**Work to do**
Rewrite these lines with each "collector number" in the data swapped for "field number", keeping everything else the same.

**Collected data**
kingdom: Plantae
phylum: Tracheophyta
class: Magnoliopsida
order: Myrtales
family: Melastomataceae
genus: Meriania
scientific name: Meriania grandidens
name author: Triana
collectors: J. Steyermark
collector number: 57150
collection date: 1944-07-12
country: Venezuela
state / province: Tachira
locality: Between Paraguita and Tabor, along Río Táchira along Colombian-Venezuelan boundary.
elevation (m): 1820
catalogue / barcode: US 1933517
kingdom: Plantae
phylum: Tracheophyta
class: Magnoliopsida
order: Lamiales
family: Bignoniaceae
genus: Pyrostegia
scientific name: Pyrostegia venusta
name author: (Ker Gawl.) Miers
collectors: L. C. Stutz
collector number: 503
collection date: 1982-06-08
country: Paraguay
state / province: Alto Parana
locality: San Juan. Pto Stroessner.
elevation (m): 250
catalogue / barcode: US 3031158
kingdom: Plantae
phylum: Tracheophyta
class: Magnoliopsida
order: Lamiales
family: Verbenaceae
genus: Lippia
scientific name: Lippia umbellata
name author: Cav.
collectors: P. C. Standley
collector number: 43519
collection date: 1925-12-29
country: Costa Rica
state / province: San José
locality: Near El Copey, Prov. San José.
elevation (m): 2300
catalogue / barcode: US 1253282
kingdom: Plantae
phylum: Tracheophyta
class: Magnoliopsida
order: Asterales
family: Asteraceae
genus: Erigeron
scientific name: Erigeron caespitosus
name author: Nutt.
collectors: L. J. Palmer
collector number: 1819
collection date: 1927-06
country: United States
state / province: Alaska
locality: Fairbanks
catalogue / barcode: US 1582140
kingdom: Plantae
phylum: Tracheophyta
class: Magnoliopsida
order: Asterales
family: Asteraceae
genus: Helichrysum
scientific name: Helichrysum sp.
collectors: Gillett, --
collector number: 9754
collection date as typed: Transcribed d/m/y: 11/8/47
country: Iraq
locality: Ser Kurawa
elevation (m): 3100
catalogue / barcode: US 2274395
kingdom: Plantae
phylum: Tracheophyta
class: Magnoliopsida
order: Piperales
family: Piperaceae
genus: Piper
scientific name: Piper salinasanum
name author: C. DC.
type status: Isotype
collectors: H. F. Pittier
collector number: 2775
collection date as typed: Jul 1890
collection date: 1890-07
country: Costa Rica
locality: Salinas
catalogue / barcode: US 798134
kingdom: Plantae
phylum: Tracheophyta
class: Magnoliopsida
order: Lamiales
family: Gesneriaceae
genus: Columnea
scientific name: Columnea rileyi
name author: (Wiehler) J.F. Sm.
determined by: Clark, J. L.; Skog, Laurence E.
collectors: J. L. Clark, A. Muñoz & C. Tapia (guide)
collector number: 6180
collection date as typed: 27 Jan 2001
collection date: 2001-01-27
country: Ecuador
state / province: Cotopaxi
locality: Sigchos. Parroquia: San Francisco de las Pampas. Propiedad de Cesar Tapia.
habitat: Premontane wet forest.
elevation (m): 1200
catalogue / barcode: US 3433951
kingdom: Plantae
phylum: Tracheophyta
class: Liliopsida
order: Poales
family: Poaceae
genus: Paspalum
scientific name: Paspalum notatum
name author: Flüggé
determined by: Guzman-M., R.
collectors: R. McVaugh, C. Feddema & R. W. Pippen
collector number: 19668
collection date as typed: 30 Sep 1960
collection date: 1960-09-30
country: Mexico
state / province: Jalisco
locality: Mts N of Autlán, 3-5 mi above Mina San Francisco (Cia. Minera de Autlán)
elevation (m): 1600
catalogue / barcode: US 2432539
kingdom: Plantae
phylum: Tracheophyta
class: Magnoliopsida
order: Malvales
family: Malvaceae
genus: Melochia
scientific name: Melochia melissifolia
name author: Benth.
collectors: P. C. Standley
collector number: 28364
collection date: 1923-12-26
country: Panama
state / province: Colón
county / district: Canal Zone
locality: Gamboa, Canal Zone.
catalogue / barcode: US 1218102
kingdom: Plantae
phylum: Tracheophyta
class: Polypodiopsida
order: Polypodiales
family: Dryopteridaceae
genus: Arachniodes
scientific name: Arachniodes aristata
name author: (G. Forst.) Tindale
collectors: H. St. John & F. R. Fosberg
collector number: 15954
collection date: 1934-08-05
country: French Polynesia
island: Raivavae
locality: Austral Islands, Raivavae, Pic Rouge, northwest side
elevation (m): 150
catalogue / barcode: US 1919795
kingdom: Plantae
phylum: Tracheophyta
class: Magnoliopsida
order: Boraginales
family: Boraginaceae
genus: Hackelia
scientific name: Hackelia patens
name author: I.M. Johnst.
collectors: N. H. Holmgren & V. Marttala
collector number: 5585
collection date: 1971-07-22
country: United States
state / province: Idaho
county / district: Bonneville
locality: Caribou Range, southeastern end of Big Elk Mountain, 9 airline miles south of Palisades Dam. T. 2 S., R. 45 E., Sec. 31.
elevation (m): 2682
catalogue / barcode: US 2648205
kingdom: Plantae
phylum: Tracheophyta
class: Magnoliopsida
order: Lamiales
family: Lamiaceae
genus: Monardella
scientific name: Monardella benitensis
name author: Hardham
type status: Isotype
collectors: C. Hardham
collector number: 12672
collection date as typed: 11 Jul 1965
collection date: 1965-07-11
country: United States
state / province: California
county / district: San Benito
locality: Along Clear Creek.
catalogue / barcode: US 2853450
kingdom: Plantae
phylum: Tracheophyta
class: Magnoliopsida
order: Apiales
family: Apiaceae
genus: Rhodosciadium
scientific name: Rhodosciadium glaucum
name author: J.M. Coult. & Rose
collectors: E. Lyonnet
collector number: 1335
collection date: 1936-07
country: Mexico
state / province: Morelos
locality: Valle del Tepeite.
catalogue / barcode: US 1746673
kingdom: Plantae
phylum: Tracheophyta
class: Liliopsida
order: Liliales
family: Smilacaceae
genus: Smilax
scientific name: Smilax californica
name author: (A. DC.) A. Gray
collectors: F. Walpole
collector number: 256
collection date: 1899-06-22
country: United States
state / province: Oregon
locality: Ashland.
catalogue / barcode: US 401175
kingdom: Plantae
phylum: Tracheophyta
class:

**Correct answer**
kingdom: Plantae
phylum: Tracheophyta
class: Magnoliopsida
order: Myrtales
family: Melastomataceae
genus: Meriania
scientific name: Meriania grandidens
name author: Triana
collectors: J. Steyermark
field number: 57150
collection date: 1944-07-12
country: Venezuela
state / province: Tachira
locality: Between Paraguita and Tabor, along Río Táchira along Colombian-Venezuelan boundary.
elevation (m): 1820
catalogue / barcode: US 1933517
kingdom: Plantae
phylum: Tracheophyta
class: Magnoliopsida
order: Lamiales
family: Bignoniaceae
genus: Pyrostegia
scientific name: Pyrostegia venusta
name author: (Ker Gawl.) Miers
collectors: L. C. Stutz
field number: 503
collection date: 1982-06-08
country: Paraguay
state / province: Alto Parana
locality: San Juan. Pto Stroessner.
elevation (m): 250
catalogue / barcode: US 3031158
kingdom: Plantae
phylum: Tracheophyta
class: Magnoliopsida
order: Lamiales
family: Verbenaceae
genus: Lippia
scientific name: Lippia umbellata
name author: Cav.
collectors: P. C. Standley
field number: 43519
collection date: 1925-12-29
country: Costa Rica
state / province: San José
locality: Near El Copey, Prov. San José.
elevation (m): 2300
catalogue / barcode: US 1253282
kingdom: Plantae
phylum: Tracheophyta
class: Magnoliopsida
order: Asterales
family: Asteraceae
genus: Erigeron
scientific name: Erigeron caespitosus
name author: Nutt.
collectors: L. J. Palmer
field number: 1819
collection date: 1927-06
country: United States
state / province: Alaska
locality: Fairbanks
catalogue / barcode: US 1582140
kingdom: Plantae
phylum: Tracheophyta
class: Magnoliopsida
order: Asterales
family: Asteraceae
genus: Helichrysum
scientific name: Helichrysum sp.
collectors: Gillett, --
field number: 9754
collection date as typed: Transcribed d/m/y: 11/8/47
country: Iraq
locality: Ser Kurawa
elevation (m): 3100
catalogue / barcode: US 2274395
kingdom: Plantae
phylum: Tracheophyta
class: Magnoliopsida
order: Piperales
family: Piperaceae
genus: Piper
scientific name: Piper salinasanum
name author: C. DC.
type status: Isotype
collectors: H. F. Pittier
field number: 2775
collection date as typed: Jul 1890
collection date: 1890-07
country: Costa Rica
locality: Salinas
catalogue / barcode: US 798134
kingdom: Plantae
phylum: Tracheophyta
class: Magnoliopsida
order: Lamiales
family: Gesneriaceae
genus: Columnea
scientific name: Columnea rileyi
name author: (Wiehler) J.F. Sm.
determined by: Clark, J. L.; Skog, Laurence E.
collectors: J. L. Clark, A. Muñoz & C. Tapia (guide)
field number: 6180
collection date as typed: 27 Jan 2001
collection date: 2001-01-27
country: Ecuador
state / province: Cotopaxi
locality: Sigchos. Parroquia: San Francisco de las Pampas. Propiedad de Cesar Tapia.
habitat: Premontane wet forest.
elevation (m): 1200
catalogue / barcode: US 3433951
kingdom: Plantae
phylum: Tracheophyta
class: Liliopsida
order: Poales
family: Poaceae
genus: Paspalum
scientific name: Paspalum notatum
name author: Flüggé
determined by: Guzman-M., R.
collectors: R. McVaugh, C. Feddema & R. W. Pippen
field number: 19668
collection date as typed: 30 Sep 1960
collection date: 1960-09-30
country: Mexico
state / province: Jalisco
locality: Mts N of Autlán, 3-5 mi above Mina San Francisco (Cia. Minera de Autlán)
elevation (m): 1600
catalogue / barcode: US 2432539
kingdom: Plantae
phylum: Tracheophyta
class: Magnoliopsida
order: Malvales
family: Malvaceae
genus: Melochia
scientific name: Melochia melissifolia
name author: Benth.
collectors: P. C. Standley
field number: 28364
collection date: 1923-12-26
country: Panama
state / province: Colón
county / district: Canal Zone
locality: Gamboa, Canal Zone.
catalogue / barcode: US 1218102
kingdom: Plantae
phylum: Tracheophyta
class: Polypodiopsida
order: Polypodiales
family: Dryopteridaceae
genus: Arachniodes
scientific name: Arachniodes aristata
name author: (G. Forst.) Tindale
collectors: H. St. John & F. R. Fosberg
field number: 15954
collection date: 1934-08-05
country: French Polynesia
island: Raivavae
locality: Austral Islands, Raivavae, Pic Rouge, northwest side
elevation (m): 150
catalogue / barcode: US 1919795
kingdom: Plantae
phylum: Tracheophyta
class: Magnoliopsida
order: Boraginales
family: Boraginaceae
genus: Hackelia
scientific name: Hackelia patens
name author: I.M. Johnst.
collectors: N. H. Holmgren & V. Marttala
field number: 5585
collection date: 1971-07-22
country: United States
state / province: Idaho
county / district: Bonneville
locality: Caribou Range, southeastern end of Big Elk Mountain, 9 airline miles south of Palisades Dam. T. 2 S., R. 45 E., Sec. 31.
elevation (m): 2682
catalogue / barcode: US 2648205
kingdom: Plantae
phylum: Tracheophyta
class: Magnoliopsida
order: Lamiales
family: Lamiaceae
genus: Monardella
scientific name: Monardella benitensis
name author: Hardham
type status: Isotype
collectors: C. Hardham
field number: 12672
collection date as typed: 11 Jul 1965
collection date: 1965-07-11
country: United States
state / province: California
county / district: San Benito
locality: Along Clear Creek.
catalogue / barcode: US 2853450
kingdom: Plantae
phylum: Tracheophyta
class: Magnoliopsida
order: Apiales
family: Apiaceae
genus: Rhodosciadium
scientific name: Rhodosciadium glaucum
name author: J.M. Coult. & Rose
collectors: E. Lyonnet
field number: 1335
collection date: 1936-07
country: Mexico
state / province: Morelos
locality: Valle del Tepeite.
catalogue / barcode: US 1746673
kingdom: Plantae
phylum: Tracheophyta
class: Liliopsida
order: Liliales
family: Smilacaceae
genus: Smilax
scientific name: Smilax californica
name author: (A. DC.) A. Gray
collectors: F. Walpole
field number: 256
collection date: 1899-06-22
country: United States
state / province: Oregon
locality: Ashland.
catalogue / barcode: US 401175
kingdom: Plantae
phylum: Tracheophyta
class:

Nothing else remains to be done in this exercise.